## Task item
Look through the data below for the line with "21: (545, 215, 4.27)", and transcribe it exactly together with each line after it up to and including the line with "32: (798, 561, 3.24)". Give nothing else.

***** Data under study *****

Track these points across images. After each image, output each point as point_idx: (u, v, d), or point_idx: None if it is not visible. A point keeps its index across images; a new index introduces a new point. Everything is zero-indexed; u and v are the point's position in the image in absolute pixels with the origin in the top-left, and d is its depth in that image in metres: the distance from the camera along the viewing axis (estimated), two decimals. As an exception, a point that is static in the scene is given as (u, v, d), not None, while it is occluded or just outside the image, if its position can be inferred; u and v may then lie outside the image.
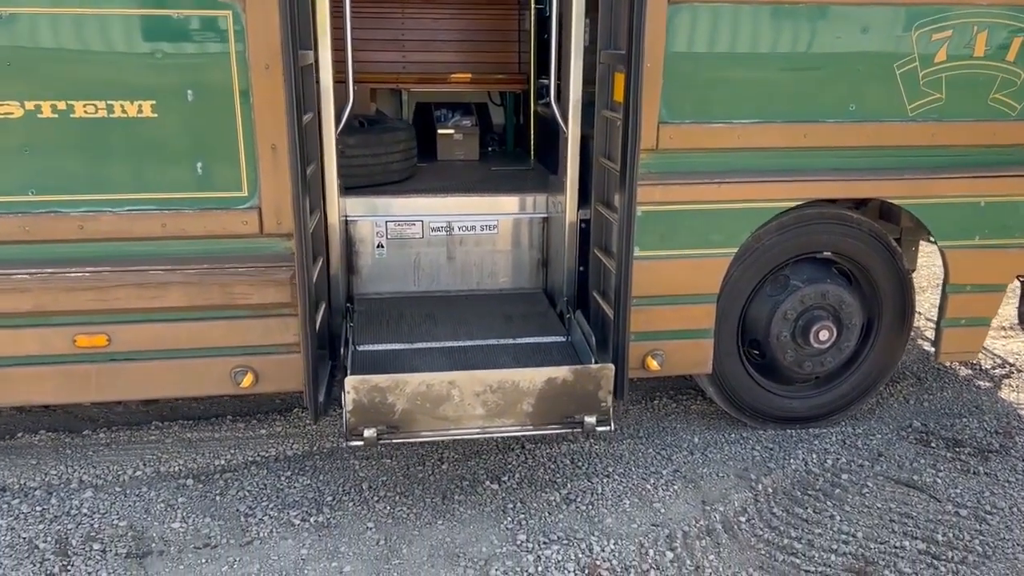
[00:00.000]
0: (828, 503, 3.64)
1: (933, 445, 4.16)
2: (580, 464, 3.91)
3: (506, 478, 3.79)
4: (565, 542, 3.33)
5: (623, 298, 3.47)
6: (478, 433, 3.31)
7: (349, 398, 3.13)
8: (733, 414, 4.25)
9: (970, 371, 5.06)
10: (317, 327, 3.42)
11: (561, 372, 3.26)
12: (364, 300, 4.14)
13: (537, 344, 3.80)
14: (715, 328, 3.91)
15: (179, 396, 4.10)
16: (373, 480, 3.77)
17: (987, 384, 4.90)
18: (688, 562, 3.24)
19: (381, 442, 3.21)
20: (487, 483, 3.75)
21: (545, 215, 4.27)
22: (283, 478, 3.77)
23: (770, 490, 3.73)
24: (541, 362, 3.61)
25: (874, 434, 4.26)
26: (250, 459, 3.93)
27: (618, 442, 4.12)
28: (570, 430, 3.36)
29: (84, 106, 3.22)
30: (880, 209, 4.30)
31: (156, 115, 3.27)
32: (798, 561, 3.24)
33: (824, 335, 4.03)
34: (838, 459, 4.00)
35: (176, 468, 3.85)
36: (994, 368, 5.12)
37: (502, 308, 4.12)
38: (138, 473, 3.80)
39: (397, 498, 3.63)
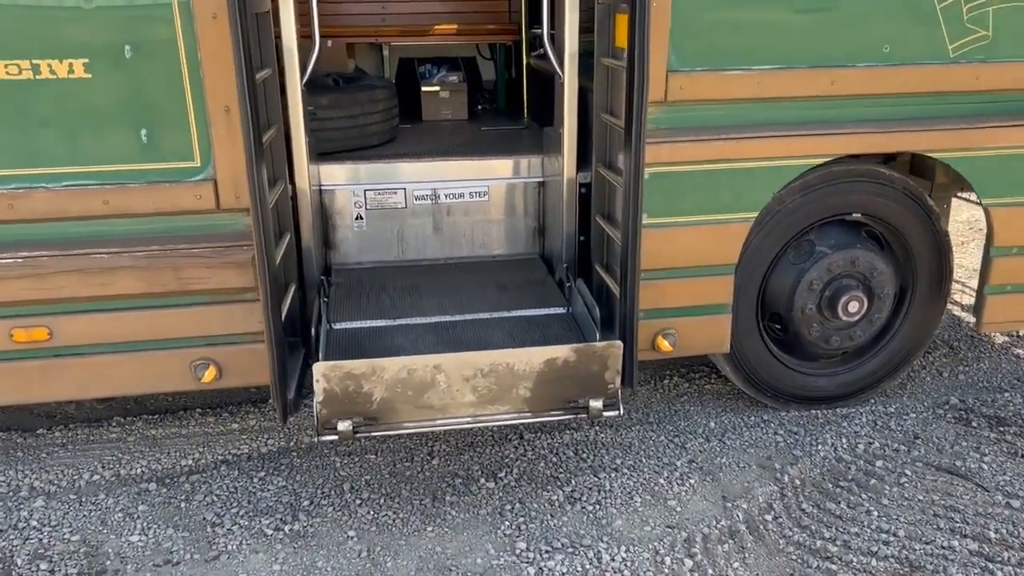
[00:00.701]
0: (863, 496, 3.26)
1: (974, 424, 3.77)
2: (585, 456, 3.53)
3: (503, 474, 3.41)
4: (570, 550, 2.96)
5: (630, 272, 3.05)
6: (468, 422, 2.95)
7: (319, 387, 2.77)
8: (752, 395, 3.86)
9: (1007, 338, 4.65)
10: (284, 313, 3.02)
11: (562, 352, 2.88)
12: (342, 271, 3.74)
13: (535, 317, 3.41)
14: (733, 302, 3.51)
15: (134, 394, 3.70)
16: (355, 480, 3.39)
17: (1027, 352, 4.51)
18: (710, 571, 2.86)
19: (358, 436, 2.84)
20: (482, 480, 3.37)
21: (541, 179, 3.85)
22: (256, 479, 3.40)
23: (797, 482, 3.35)
24: (539, 338, 3.22)
25: (908, 413, 3.87)
26: (220, 458, 3.56)
27: (626, 429, 3.74)
28: (573, 416, 2.99)
29: (5, 66, 2.81)
30: (911, 163, 3.87)
31: (90, 75, 2.87)
32: (834, 567, 2.87)
33: (853, 306, 3.63)
34: (871, 443, 3.62)
35: (138, 470, 3.48)
36: (1033, 334, 4.73)
37: (496, 277, 3.72)
38: (95, 477, 3.43)
39: (382, 500, 3.26)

*****

## Solution for this exercise
21: (545, 215, 4.27)
22: (283, 478, 3.77)
23: (770, 490, 3.73)
24: (541, 362, 3.61)
25: (874, 434, 4.26)
26: (250, 459, 3.93)
27: (618, 442, 4.12)
28: (570, 430, 3.36)
29: (84, 106, 3.22)
30: (880, 209, 4.30)
31: (156, 115, 3.27)
32: (798, 561, 3.24)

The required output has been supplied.